No'ach: A rough sketch.

This is, in essence, what it looks like when I study Torah. Comments, short excerpts and things that catch me off guard that I pen for future examination. I'm trying to go throughout the year, keeping up with the Torah, it's commentary and haftarah readings. My text is Etz Hayim: torah and Commentary, which is a Conservative text. Additionally, I have a full Hebrew-text Tanakh and the Jewish Study Bible. So, basically, I've got my bases covered. Although I did not write remarks on last week's Parhsha (or dedicate nearly as much time to it), it's there. I haven't gotten to this week's haftarah reading, and I am saving that for tomorrow morning. So here you go, this is the thought pattern of Amand for the No'ach Torah portion (B'reishit 6:9-11:32).

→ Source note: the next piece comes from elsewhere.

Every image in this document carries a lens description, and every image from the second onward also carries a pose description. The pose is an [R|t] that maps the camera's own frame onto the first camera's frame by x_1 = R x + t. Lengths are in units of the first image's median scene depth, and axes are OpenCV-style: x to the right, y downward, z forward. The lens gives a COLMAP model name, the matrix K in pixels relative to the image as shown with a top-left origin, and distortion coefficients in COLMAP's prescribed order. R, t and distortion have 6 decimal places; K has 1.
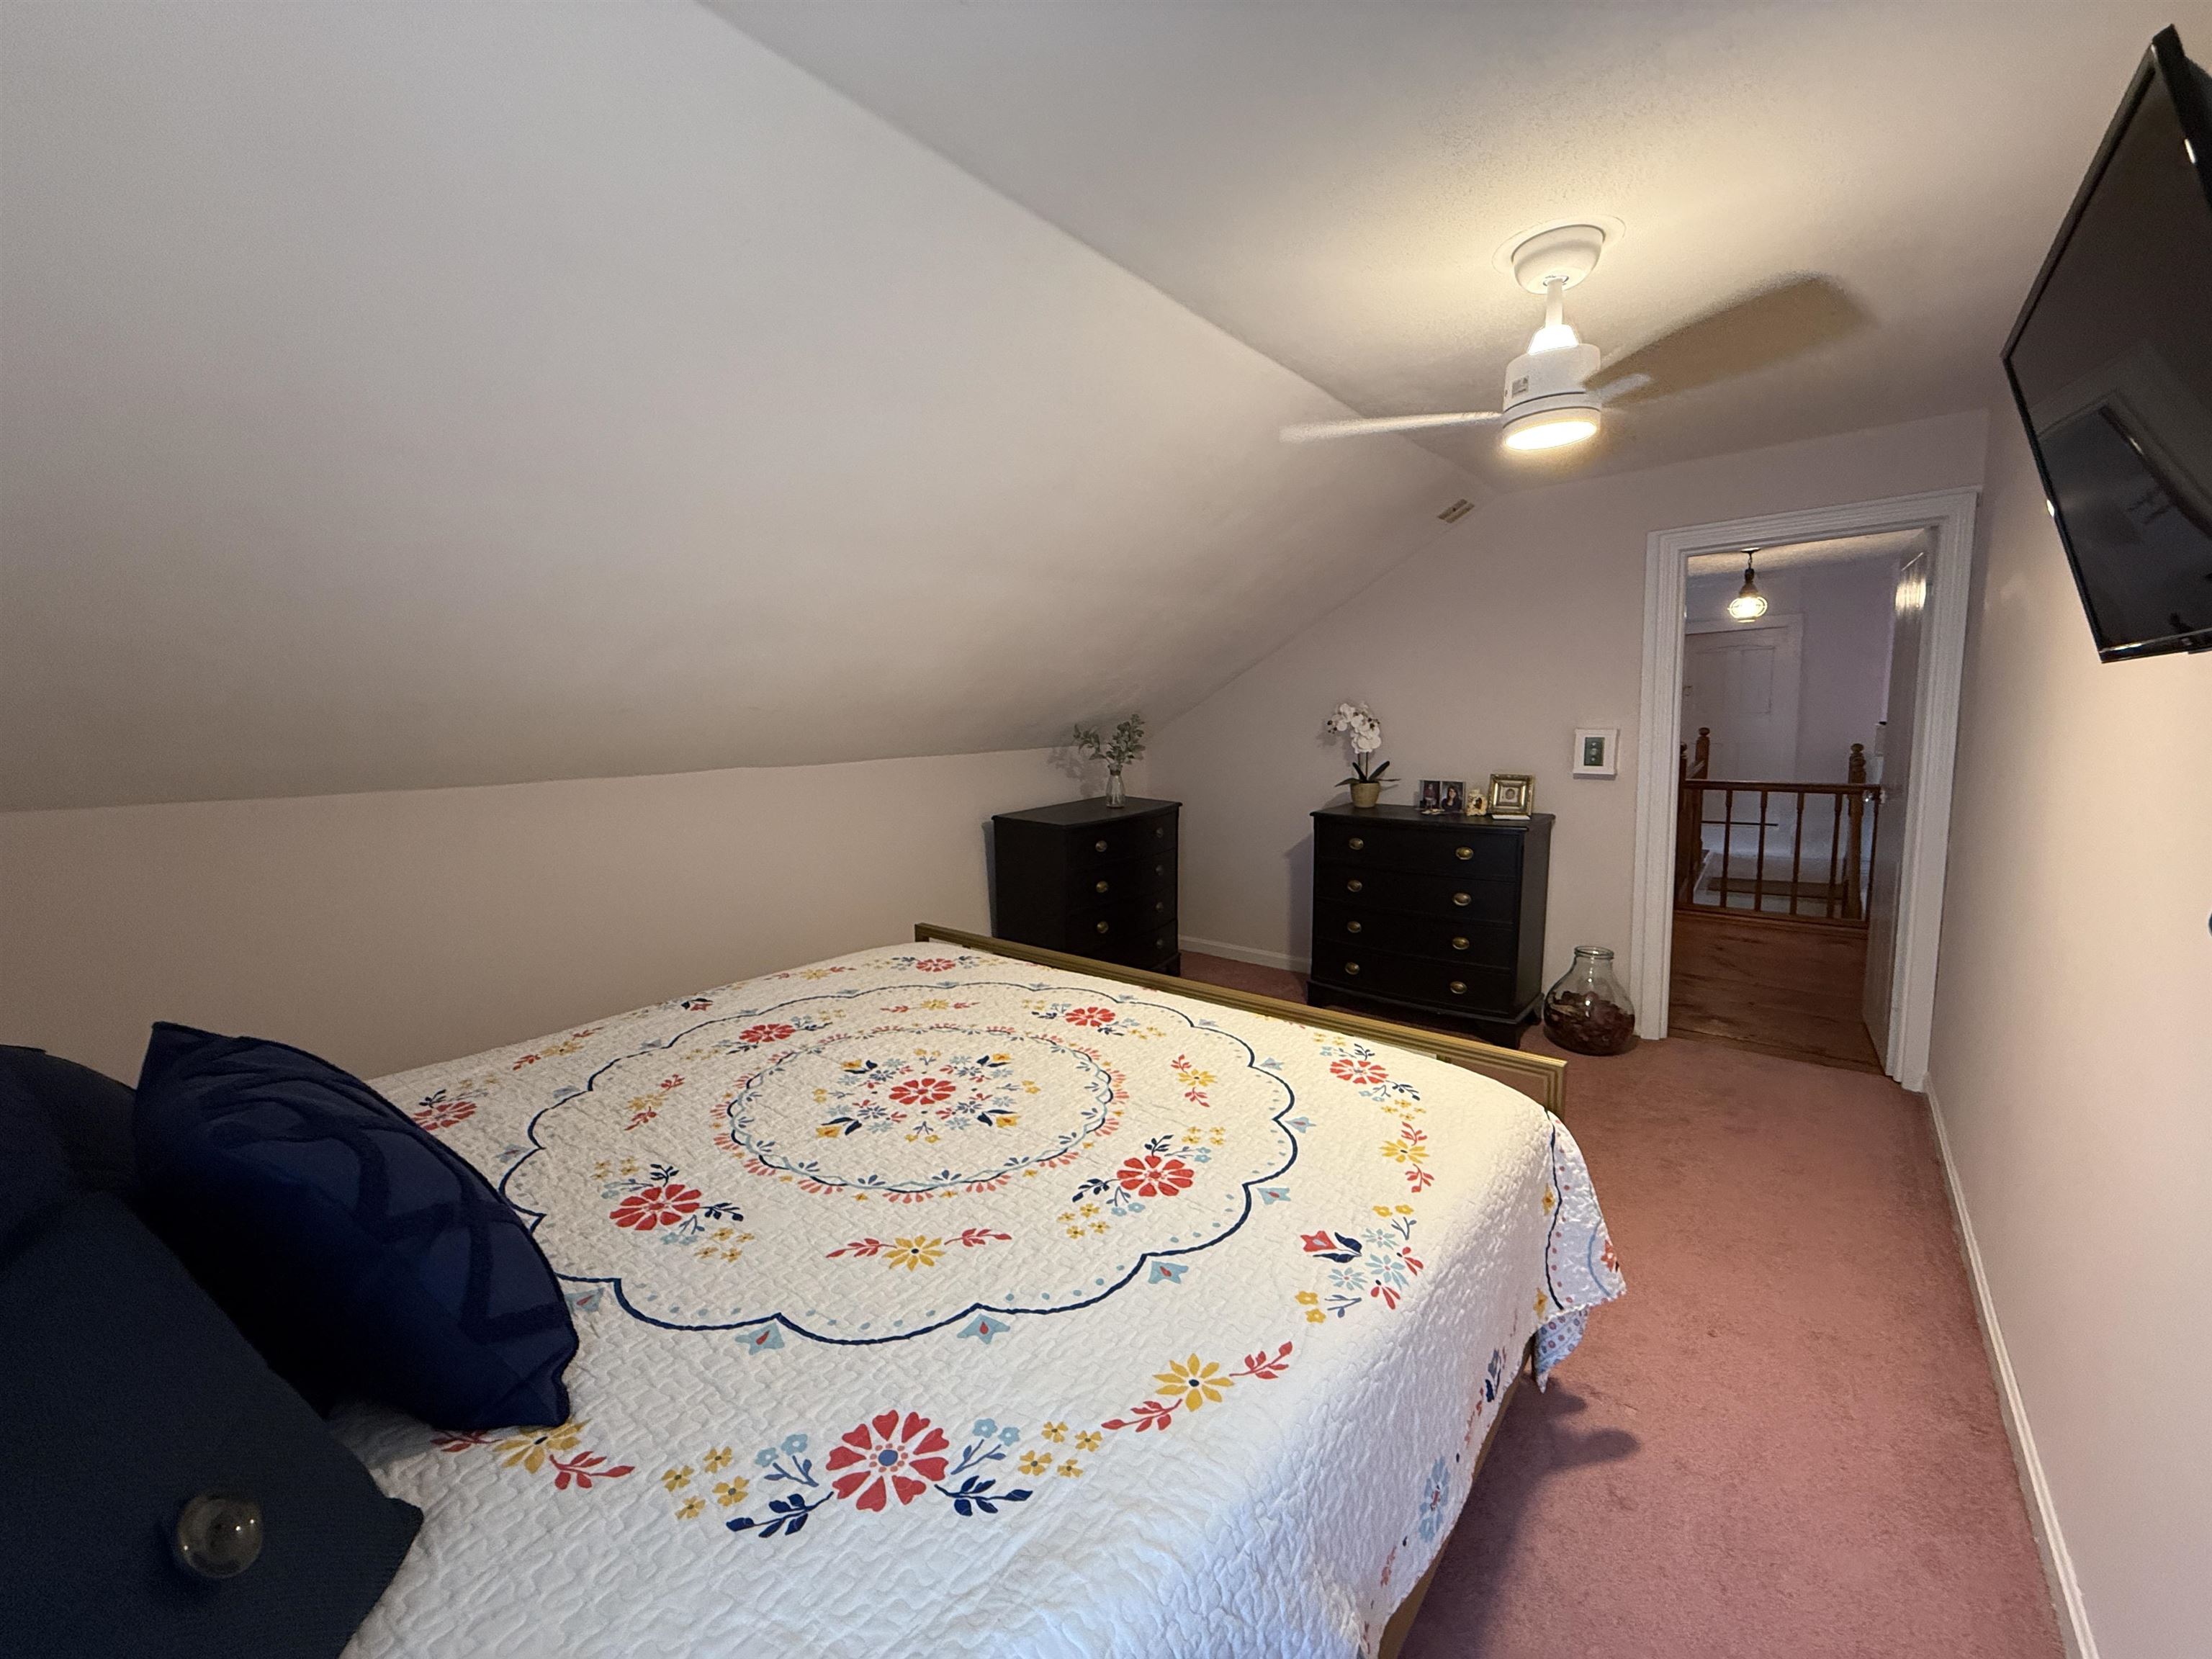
lens RADIAL K [[875.0, 0, 1106.4], [0, 875.0, 818.3], [0, 0, 1]] dist [-0.000800, 0.000028]
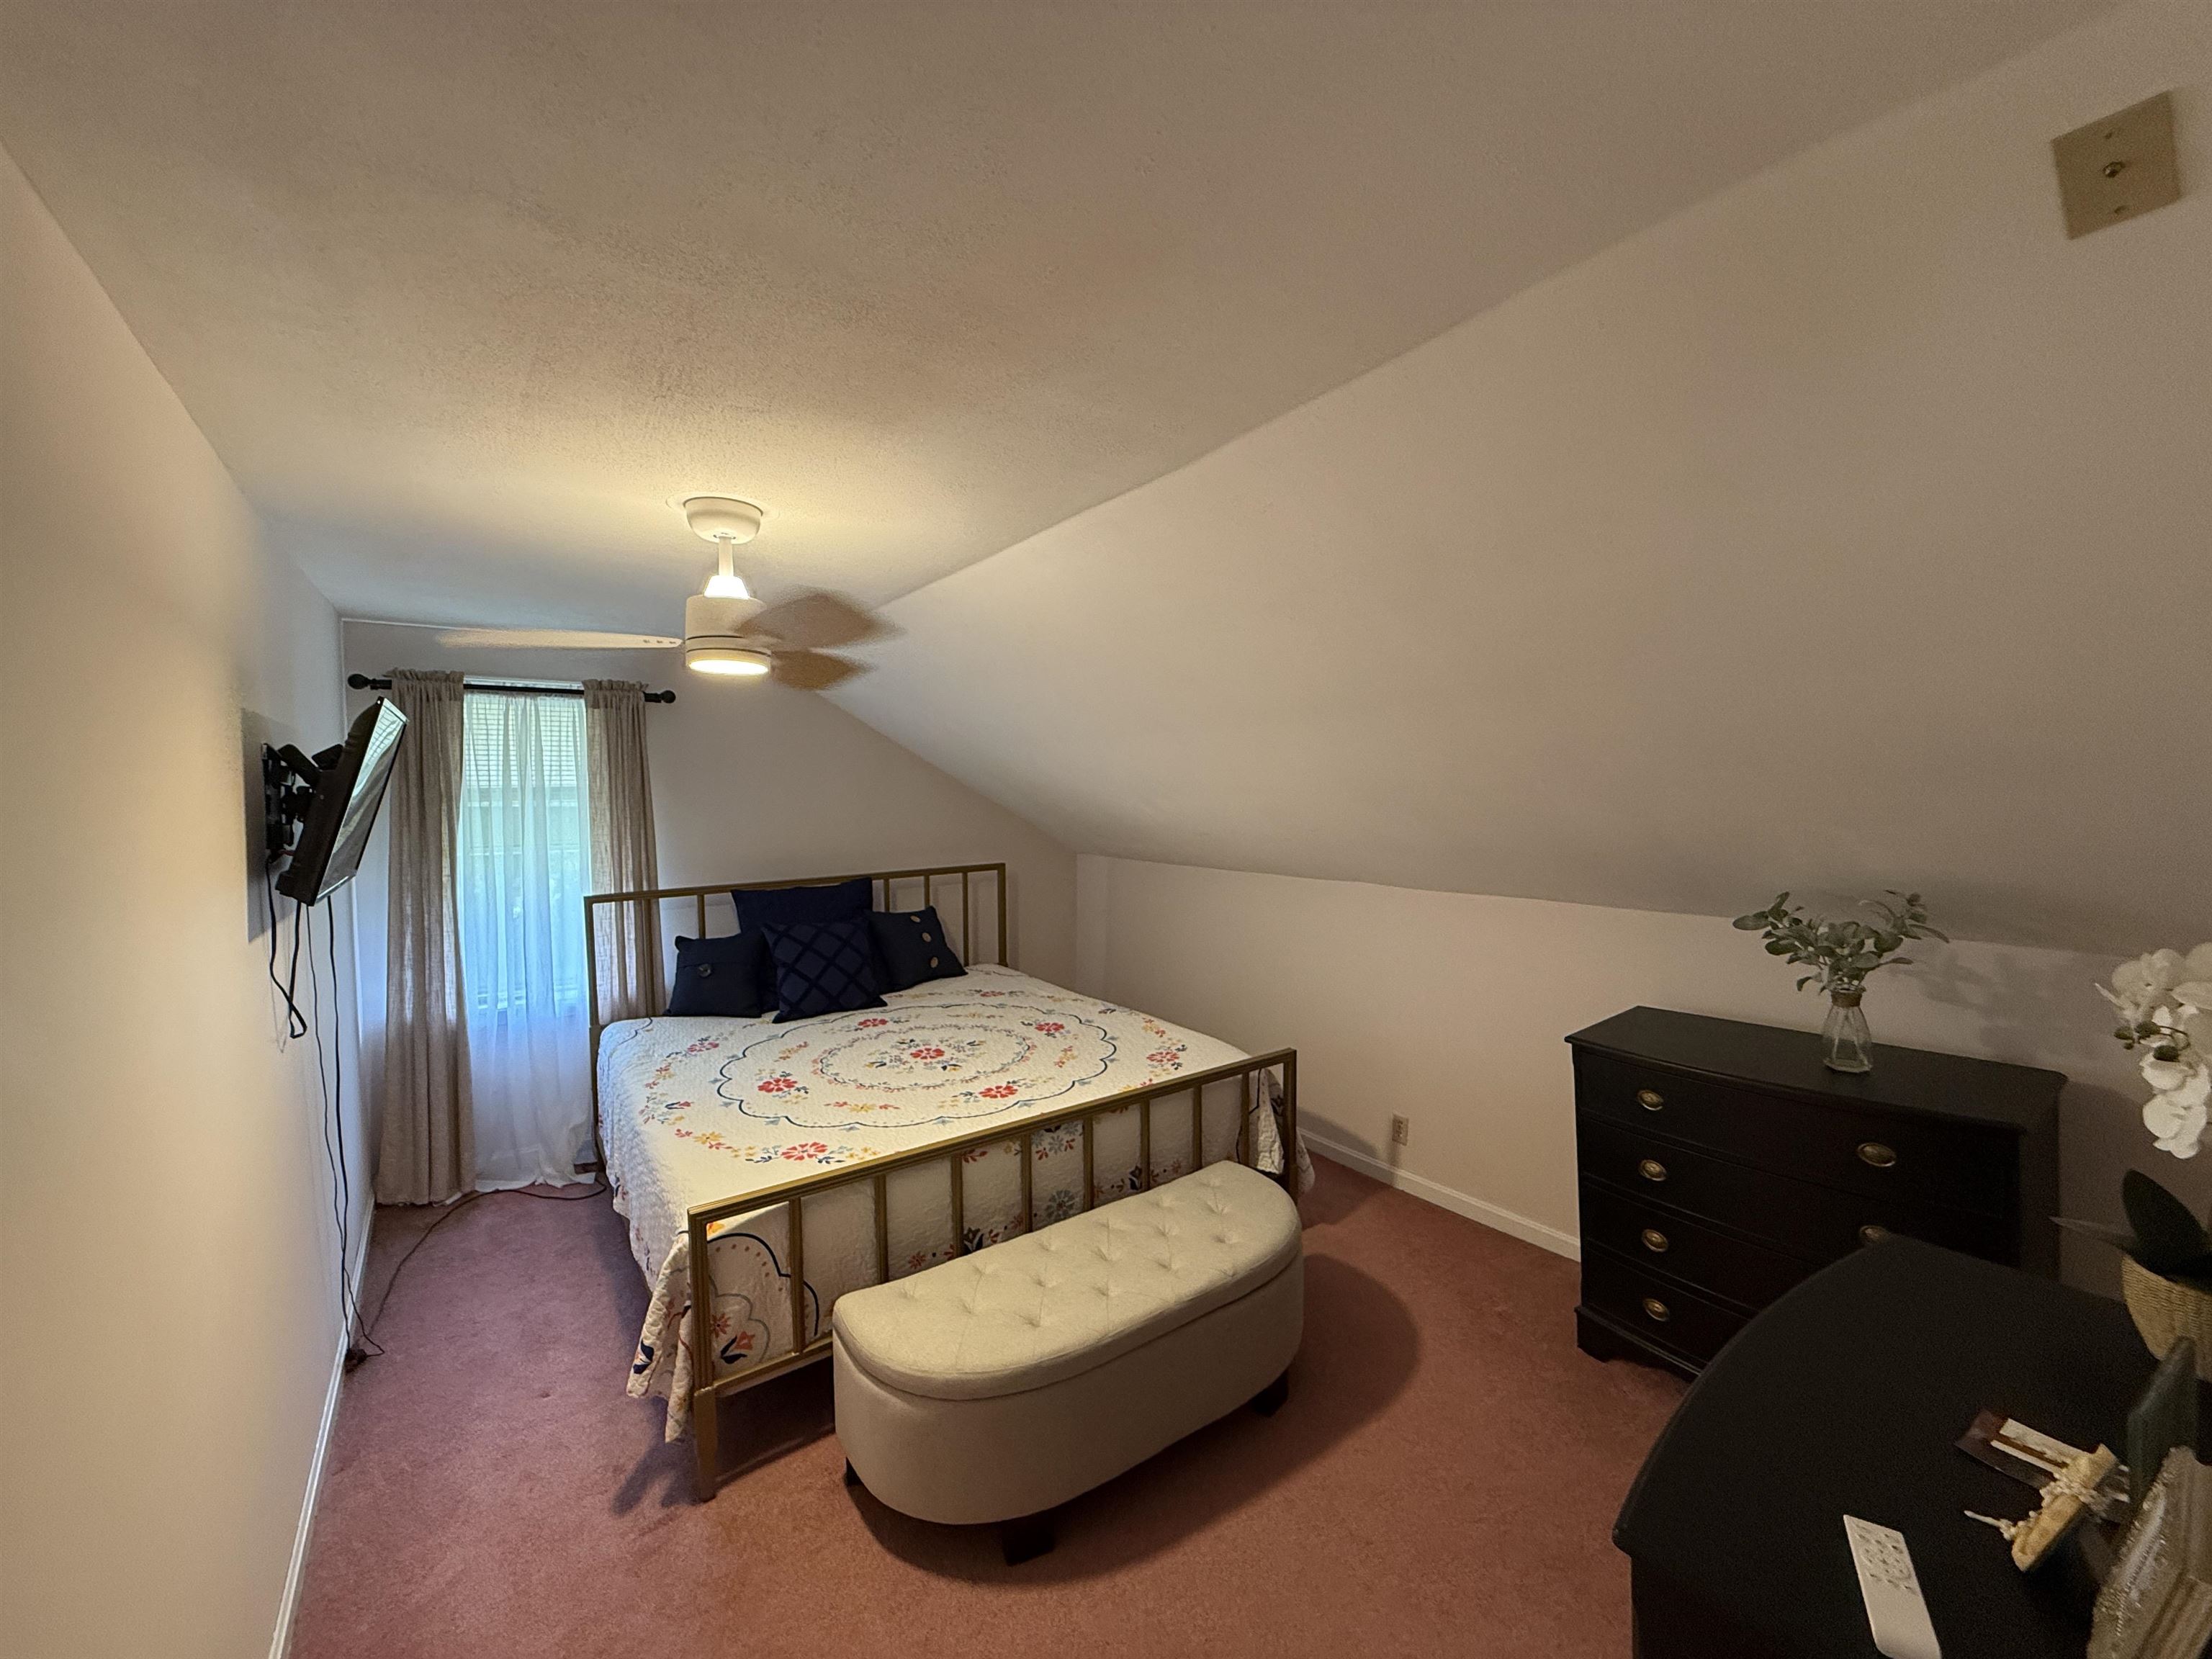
lens RADIAL K [[875.0, 0, 1106.7], [0, 875.0, 823.6], [0, 0, 1]] dist [-0.000800, 0.000028]
pose [[-0.261464, 0.061152, -0.963274, 1.402638], [-0.097050, 0.991268, 0.089272, -0.368640], [0.960322, 0.116827, -0.253246, 1.691693]]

+ 7:22 -- Was G-d concious of sparing the life of all marine animals? Why? All creatures on "dry land" are swept away in the flood, but not marine life. Curious ...

+ Amazing that locations in such early biblical and near Eastern stories can be pegged (8:4).

+ Olive branch is bitter? I had no clue ... but what irony, eh? The dove and the olive branch have come to symbol peace. We refer to leaders passing or sharing the olive branch, but how appropriate that it has a bitter taste, for all compromises tend to leave a bitter taste in one's mouth.

+ "The fear and the dread of you shall be upon all the beasts of the earth..." (9:2) -- Is this an attempt to quell the desire of humans to reach a higher eschelon of superiority? Is this meant to put humans in a position of power so that they don't seek to unseat G-d? The commentary suggests that this was in response to the human idea (when man was commanded to be vegetarian) that men could behave as animals. Thus by G-d differentiating the power and dietary restrictions ... man no longer could behave as animals, because they were "above" them. Interestingly, I'd have to disagree. Other commentators?

+ "I have set My bow in the clouds, and it shall serve as a sign of the covenant between Me and the earth. When I bring clouds over the earth, and the bow apears in the clouds, I will remember My covenant between Me and you and every living creature among all flesh, so that the waters shall never again become a flood to destroy all flesh." (9:13-15) -- (prayer for rainbows! ... keeping promises, recited after seeing a rainbow) Wow. I had no clue that there was content regarding rainbows in Torah. I almost feel cheated ... the magnificence has always been something I appreciated, but I had no idea that it was tied to a sort of convenant reminder with mankind. It almost makes the beautiful sight MORE magnificent. This also is curious re: when rainstorms produce no rainbow.

+ (10:2) -- Great grandson of Noah is named "Ashkenaz" ...? Does this have any bearing to the term "Ashkenazic" ...? The commentary suggests that the people of the Ashkenaz line were island people of Greece, etc., but says nothing about the common belief that Ashkenazic Jews are those descended of Eastern Europe, Germany, Poland, Austria, etc. In fact, if I'm not mistaken Greecian Jews were considered Sephardic, if anything, not Ashkenazic. I must investigate!

+ (10:8) -- How did Nimrod go from being the first man of might on Earth to being a name called of someone who is a complete idiot? Also, in commentary says he was the first to "misuse" his talents, killing first animals and then humans because of his bloodlust. Interesting and amusing.